The defenders who often fought down the stairs now had an advantage. Since most soldiers used their right hand to wield their weapons, the inner wall would frequently obstruct their arm when brandishing a sword. As a result, in order to utilize their weapons properly, attackers on the ascent had to expose themselves entirely.

Conversely, the attackers’ disadvantage of having to continually expose themselves, the staircase’s bottleneck, the defenders’ higher ground, and the inner wall’s partial shielding all worked in their favor.

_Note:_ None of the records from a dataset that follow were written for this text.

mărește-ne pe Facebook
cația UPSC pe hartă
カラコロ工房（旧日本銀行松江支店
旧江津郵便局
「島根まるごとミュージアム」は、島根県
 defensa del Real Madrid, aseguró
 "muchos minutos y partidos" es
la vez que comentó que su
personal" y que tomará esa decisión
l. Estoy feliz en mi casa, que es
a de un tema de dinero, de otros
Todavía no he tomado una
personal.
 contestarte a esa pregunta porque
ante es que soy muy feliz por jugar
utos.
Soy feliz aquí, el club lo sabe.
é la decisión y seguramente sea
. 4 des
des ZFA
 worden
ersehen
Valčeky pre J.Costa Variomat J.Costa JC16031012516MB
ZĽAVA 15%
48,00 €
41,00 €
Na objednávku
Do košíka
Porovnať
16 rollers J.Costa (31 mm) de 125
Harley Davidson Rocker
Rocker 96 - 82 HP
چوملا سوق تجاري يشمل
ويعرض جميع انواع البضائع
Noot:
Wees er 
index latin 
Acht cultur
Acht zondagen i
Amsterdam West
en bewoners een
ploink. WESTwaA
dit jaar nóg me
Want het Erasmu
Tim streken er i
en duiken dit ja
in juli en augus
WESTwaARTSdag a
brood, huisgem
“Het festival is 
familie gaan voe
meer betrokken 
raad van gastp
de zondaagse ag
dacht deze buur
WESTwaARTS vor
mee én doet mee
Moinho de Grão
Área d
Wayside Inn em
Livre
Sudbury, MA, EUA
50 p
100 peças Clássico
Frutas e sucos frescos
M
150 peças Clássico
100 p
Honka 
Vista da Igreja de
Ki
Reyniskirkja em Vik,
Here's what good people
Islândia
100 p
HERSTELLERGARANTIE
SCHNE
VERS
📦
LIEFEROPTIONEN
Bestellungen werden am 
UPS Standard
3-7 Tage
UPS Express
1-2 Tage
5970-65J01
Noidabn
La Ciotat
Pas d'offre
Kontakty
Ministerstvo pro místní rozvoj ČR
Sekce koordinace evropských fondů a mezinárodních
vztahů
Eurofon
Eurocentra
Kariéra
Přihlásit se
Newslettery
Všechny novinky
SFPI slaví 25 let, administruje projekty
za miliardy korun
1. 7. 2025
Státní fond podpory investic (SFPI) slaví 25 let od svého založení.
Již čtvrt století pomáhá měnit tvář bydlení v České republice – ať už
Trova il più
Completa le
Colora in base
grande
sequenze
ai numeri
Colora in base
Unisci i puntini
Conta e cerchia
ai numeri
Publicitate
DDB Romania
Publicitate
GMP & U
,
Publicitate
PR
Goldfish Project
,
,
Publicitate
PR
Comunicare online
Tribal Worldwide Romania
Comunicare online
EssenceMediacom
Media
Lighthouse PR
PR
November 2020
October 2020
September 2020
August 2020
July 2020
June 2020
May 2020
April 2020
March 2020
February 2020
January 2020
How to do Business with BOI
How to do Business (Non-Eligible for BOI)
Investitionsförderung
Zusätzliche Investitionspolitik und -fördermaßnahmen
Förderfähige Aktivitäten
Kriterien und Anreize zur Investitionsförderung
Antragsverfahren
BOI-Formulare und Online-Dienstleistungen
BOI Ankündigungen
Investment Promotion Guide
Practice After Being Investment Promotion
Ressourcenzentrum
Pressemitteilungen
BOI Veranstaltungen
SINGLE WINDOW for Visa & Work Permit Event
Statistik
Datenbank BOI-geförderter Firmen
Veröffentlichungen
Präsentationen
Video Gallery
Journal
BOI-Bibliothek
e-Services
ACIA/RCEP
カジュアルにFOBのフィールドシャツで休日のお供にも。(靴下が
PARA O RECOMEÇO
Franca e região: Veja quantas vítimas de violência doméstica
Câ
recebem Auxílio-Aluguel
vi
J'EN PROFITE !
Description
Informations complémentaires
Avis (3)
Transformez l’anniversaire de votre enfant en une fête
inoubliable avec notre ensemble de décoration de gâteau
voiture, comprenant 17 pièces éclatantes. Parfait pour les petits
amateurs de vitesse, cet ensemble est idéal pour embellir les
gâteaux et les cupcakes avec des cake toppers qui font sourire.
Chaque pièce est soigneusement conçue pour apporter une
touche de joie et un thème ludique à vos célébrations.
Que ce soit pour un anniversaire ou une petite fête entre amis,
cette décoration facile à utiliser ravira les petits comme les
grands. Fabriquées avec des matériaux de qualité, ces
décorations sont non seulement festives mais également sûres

In several medieval castles, such as the UK’s Berkeley and Hever castles, trip stairs were also a rather popular feature. A difference in depth between some of the steps makes them uneven in both situations. Furthermore, despite the appearance of shoddy workmanship, they were intentional.

The locals would eventually get used to these trip steps and would naturally modify their gait. On the other hand, the defenders had a tiny but potentially crucial advantage because the attackers were unprepared and frequently lost their balance, stumbled, or even fell in the heat of battle.

1.Covert Entrances and Exits

It was in the best interest of the nobles or local lords who lived in castles as their own dwelling in case of emergency. These are referred to as sally ports or postern gates. Away from the main gate, these are tiny, obscure entrances to the castle complex, barely big enough for a single man on horseback to pass through at a time. These gates were positioned so that opposing artillery could neither attack nor destroy them.

People could still enter and exit relatively undetected during a siege. This made it possible to send messengers out, bring in food and other supplies, and, in an emergency, even escape the castle. Additionally, they were employed to conduct small-scale attacks on the besiegers by obliterating their food supplies, striking solitary enemy force positions, or damaging siege equipment. Postern gates were not so much a secret as they were difficult to locate, as most castles possessed at least one.

But what was secret in certain castles were their secret passageways. Bran Castle in Romania is one place where a secret path can be found. In an emergency, it served as a link between the castle’s first and third floors. In fact, it was kept so hidden that it wasn’t rediscovered until 1920 when major renovations were being done.